Lynne Z. Bassett, Massachusetts based independent author and curator explored the findings and sketches of Hudson Valley based artist Frederic Church when he visited the Middle East in the 1860’s.
Bassett has been working with historical clothing and textiles for the past 35 years, receiving her undergraduate degree at Mount Holyoke College and her masters at the University of Connecticut.
She came to New Paltz to lecture at the request of Jaclynne Kerner, Associate Professor and Chair of the art history department, who had learned of Bassett’s work at Olana State Historic Site through a colleague.
The lecture consisted of Bassett going through sketches drawn by Church and Church’s collected clothing placed on mannequins from her work at Olana. One thing she focused on was Church’s interpretation of Middle Eastern Culture and how it impacted the West and the Westerners impression of the East, which they found exotic.
“Orientalism is a particular form of exotiscm, which is a frame of mind that views the other in romantic light in extracting from various culture’s images, style, motifs, techniques, colors, patterns and all the elements of design,” Bassett explained.
She highlighted Church’s illustrations of the Bedouin people, a nomadic, ethnic Arabic group, where he deliberately mismatched their clothes to make them more exotic looking. This included drawing Bedouin men in women’s clothing to sell this image.
Bassett also closely examined Church’s method of creating sketches of Bedouin people. Despite the fact that the sketches were given the appearance that they were created on the spot, Bassett found that Church only did a handful of sketches of real subjects while there. Bassett discovered that the true subject of Church’s other sketches wasn’t even Bedouin, but was in fact someone very close to him.

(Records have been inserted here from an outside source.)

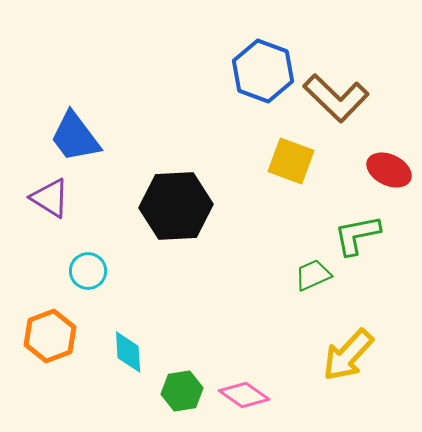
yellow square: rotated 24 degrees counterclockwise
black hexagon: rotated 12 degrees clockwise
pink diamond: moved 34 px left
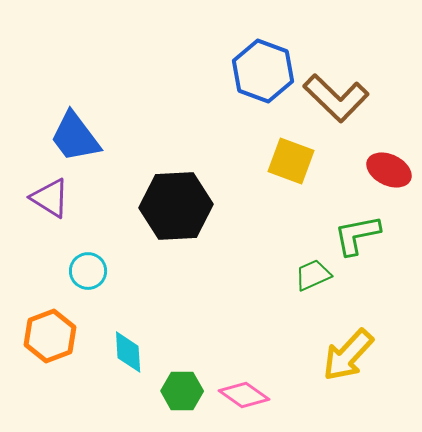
green hexagon: rotated 9 degrees clockwise
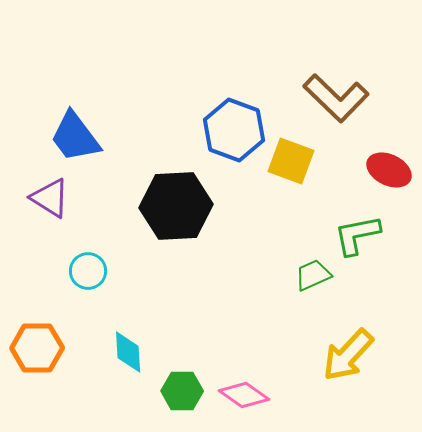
blue hexagon: moved 29 px left, 59 px down
orange hexagon: moved 13 px left, 12 px down; rotated 21 degrees clockwise
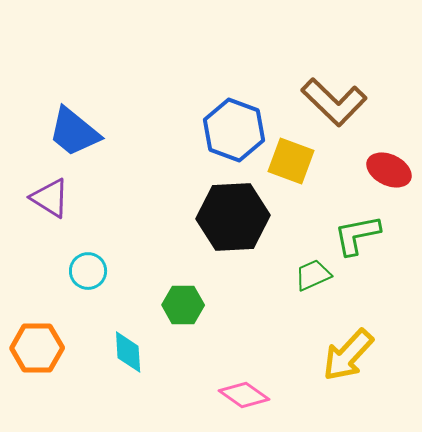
brown L-shape: moved 2 px left, 4 px down
blue trapezoid: moved 1 px left, 5 px up; rotated 14 degrees counterclockwise
black hexagon: moved 57 px right, 11 px down
green hexagon: moved 1 px right, 86 px up
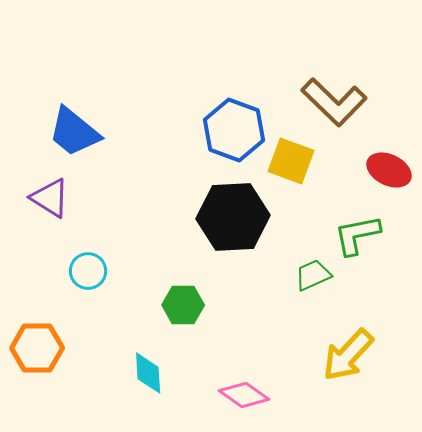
cyan diamond: moved 20 px right, 21 px down
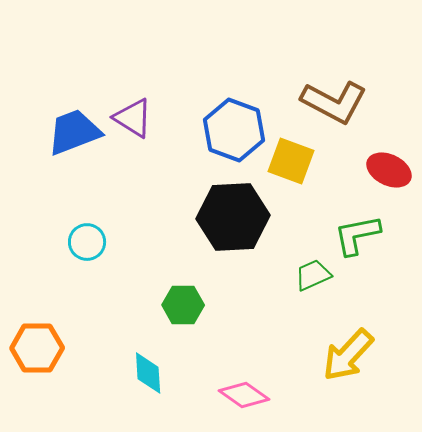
brown L-shape: rotated 16 degrees counterclockwise
blue trapezoid: rotated 120 degrees clockwise
purple triangle: moved 83 px right, 80 px up
cyan circle: moved 1 px left, 29 px up
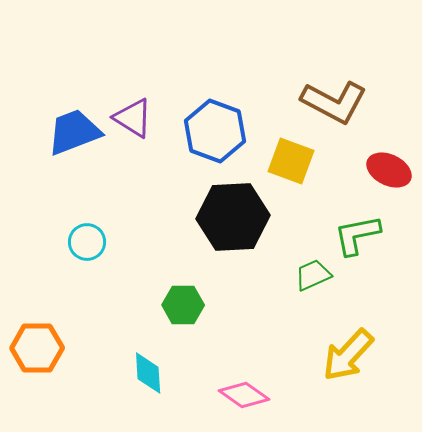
blue hexagon: moved 19 px left, 1 px down
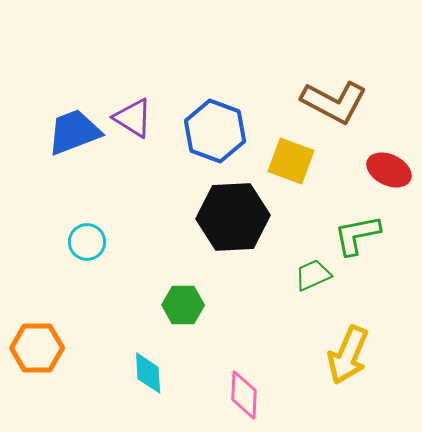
yellow arrow: rotated 20 degrees counterclockwise
pink diamond: rotated 57 degrees clockwise
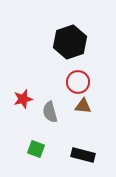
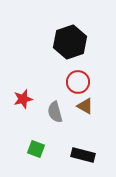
brown triangle: moved 2 px right; rotated 24 degrees clockwise
gray semicircle: moved 5 px right
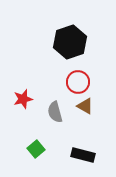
green square: rotated 30 degrees clockwise
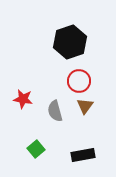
red circle: moved 1 px right, 1 px up
red star: rotated 24 degrees clockwise
brown triangle: rotated 36 degrees clockwise
gray semicircle: moved 1 px up
black rectangle: rotated 25 degrees counterclockwise
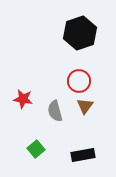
black hexagon: moved 10 px right, 9 px up
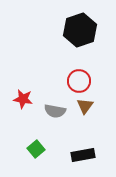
black hexagon: moved 3 px up
gray semicircle: rotated 65 degrees counterclockwise
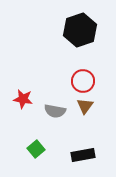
red circle: moved 4 px right
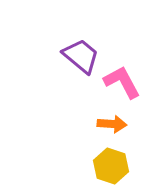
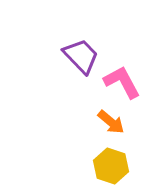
purple trapezoid: rotated 6 degrees clockwise
orange arrow: moved 1 px left, 2 px up; rotated 36 degrees clockwise
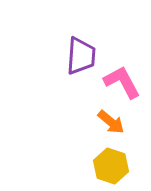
purple trapezoid: rotated 48 degrees clockwise
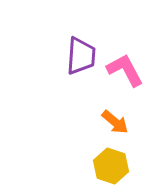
pink L-shape: moved 3 px right, 12 px up
orange arrow: moved 4 px right
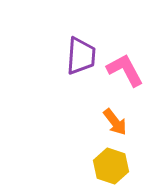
orange arrow: rotated 12 degrees clockwise
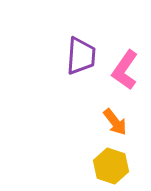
pink L-shape: rotated 117 degrees counterclockwise
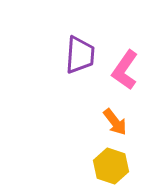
purple trapezoid: moved 1 px left, 1 px up
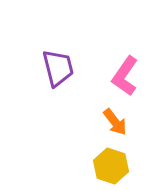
purple trapezoid: moved 22 px left, 13 px down; rotated 18 degrees counterclockwise
pink L-shape: moved 6 px down
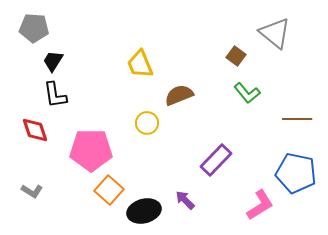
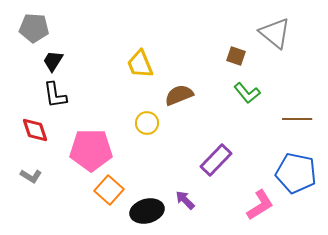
brown square: rotated 18 degrees counterclockwise
gray L-shape: moved 1 px left, 15 px up
black ellipse: moved 3 px right
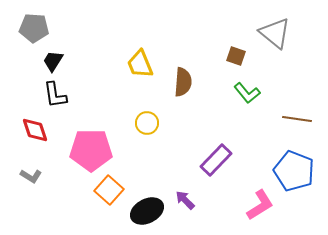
brown semicircle: moved 4 px right, 13 px up; rotated 116 degrees clockwise
brown line: rotated 8 degrees clockwise
blue pentagon: moved 2 px left, 2 px up; rotated 9 degrees clockwise
black ellipse: rotated 12 degrees counterclockwise
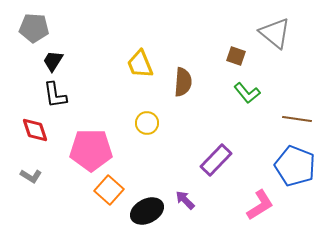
blue pentagon: moved 1 px right, 5 px up
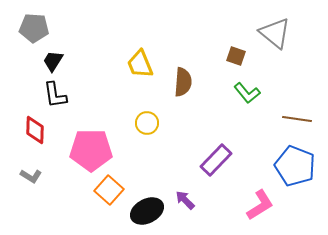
red diamond: rotated 20 degrees clockwise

“So here we see that group of sketches,” Bassett explained. “Where we have that same man, that dark, mustachioed man, that I argue is his friend and neighbor Benjamin Bellows Grant Stone.”
Bassett pointed to the mismatched clothes on the subject as a giveaway that Church may have had Stone dress up in whatever Middle Eastern clothes that Church had at the time.
“Church used his pickings of costumes and quick pencil sketches to document the native dress. Once home, he experimented with the costumes combing them in different ensembles without necessarily regarding accuracy,” Bassett said during her closing statements. “Mixing gender and culture specific costume in his depictions of Middle Eastern men satisfied his vision of an ‘Arabian Nights’ enchantment of color.”
Kerner was also pleased to have featured Bassett at New Paltz. “Bassett’s lecture offers new perspective on cross-cultural contact in the second half of the 19th century and the diverse sources of information available to Hudson River School artists like Frederic Church,” she said.
On Feb. 12, the art history department will be hosting an informational session for a Summer 2019 art study abroad program in France. Also, on Feb. 22, they will have SUNY New Paltz art history professor Kerry Carso speak about her exhibition “Mohonk Mountain House at 150” at the Dorsky Museum.